Talk about getting totally creeped out.

I was detoured off a highway in Connecticut due to a major accident. Of course it happened during the morning commute, as myself and everyone else venturing in the same direction inched along on a side road in that annoying stop-and-go fashion until we could get back onto the highway.

While I was stopped, I was startled when my gaze took me to these sci-fi-looking webs attached to various branches on several bushes.

Jolana Miller/Townsquare Media
Jolana Miller/Townsquare Media

I was thinking, "What could possibly be lurking inside these things?" I was waiting for claws to start poking out like some creature was hatching. Maybe a huge spider or bat. My imagination ran wild. Or maybe thousands of baby spiders or creepy crawlers were going to start pouring out at any minute, like a horror movie.

I've discovered these webbed cocoons are all over New England (and the country for that matter).

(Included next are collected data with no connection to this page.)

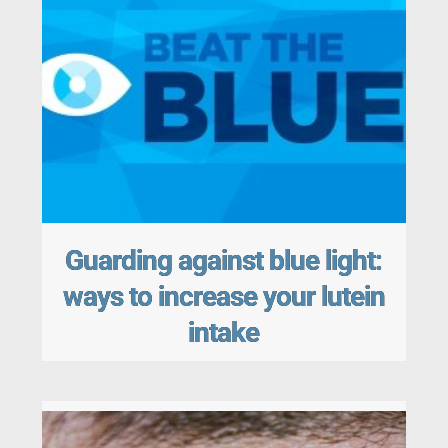
Guarding against blue light:
ways to increase your lutein
intake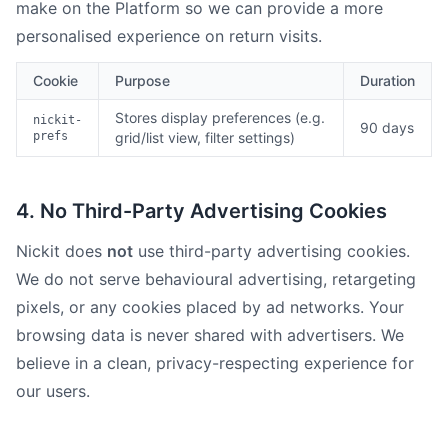
make on the Platform so we can provide a more
personalised experience on return visits.
Cookie
Purpose
Duration
Stores display preferences (e.g.
nickit-
90 days
prefs
grid/list view, filter settings)
4. No Third-Party Advertising Cookies
Nickit does
not
use third-party advertising cookies.
We do not serve behavioural advertising, retargeting
pixels, or any cookies placed by ad networks. Your
browsing data is never shared with advertisers. We
believe in a clean, privacy-respecting experience for
our users.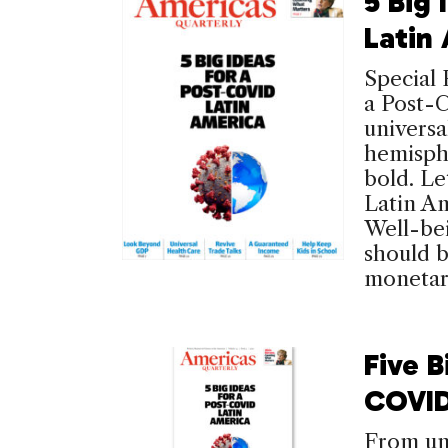
5 Big
Latin
Special 
a Post-
universa
hemisphe
bold. L
Latin A
Well-bei
should b
monetar
Five B
COVID
From uni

According to the BioKIDS website, these silk cocoon structures are how various insects spin webs to shelter themselves. In this case, these belong to caterpillars. They protect the caterpillar larvae that's developing before eventually emerging out of the cocoon home and probably turning into the eastern tent caterpillar and then a moth.

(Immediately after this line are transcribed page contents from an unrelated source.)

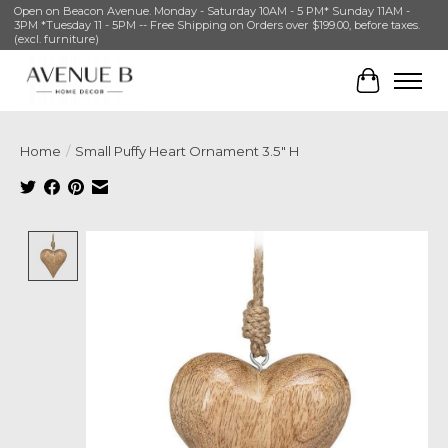
Open on Beacon Avenue. Monday - Saturday 10AM - 5 PM* Sunday 11AM -
3PM *Tuesday 11 - 5PM -- Free Shipping on Orders over $199.00, before taxes.
(excl. furniture)
Cart
Home
/
Small Puffy Heart Ornament 3.5" H
Product image slideshow Items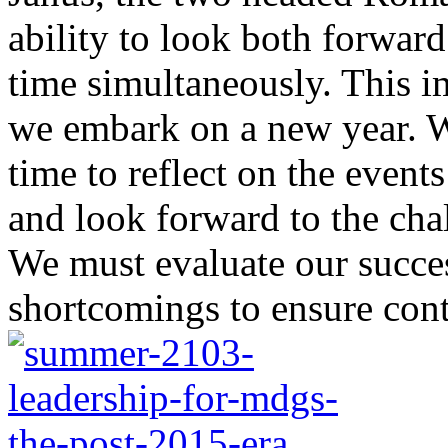
ability to look both forwar
time simultaneously. This i
we embark on a new year. We
time to reflect on the event
and look forward to the chal
We must evaluate our succe
shortcomings to ensure cont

Jolana Miller/Townsquare Media
Jolana Miller/Townsquare Media

They don't do any damage, according to the This is My Garden website. These webworms, as they're called, may strip some leaves a bit, but it's just nature doing its thing. They appear in the fall and spring.

Of course, a huge infestation could be damaging to your garden or bushes, and in that case, there are various ways to control or kill these larvae, which your horticulturist or Google can help you with.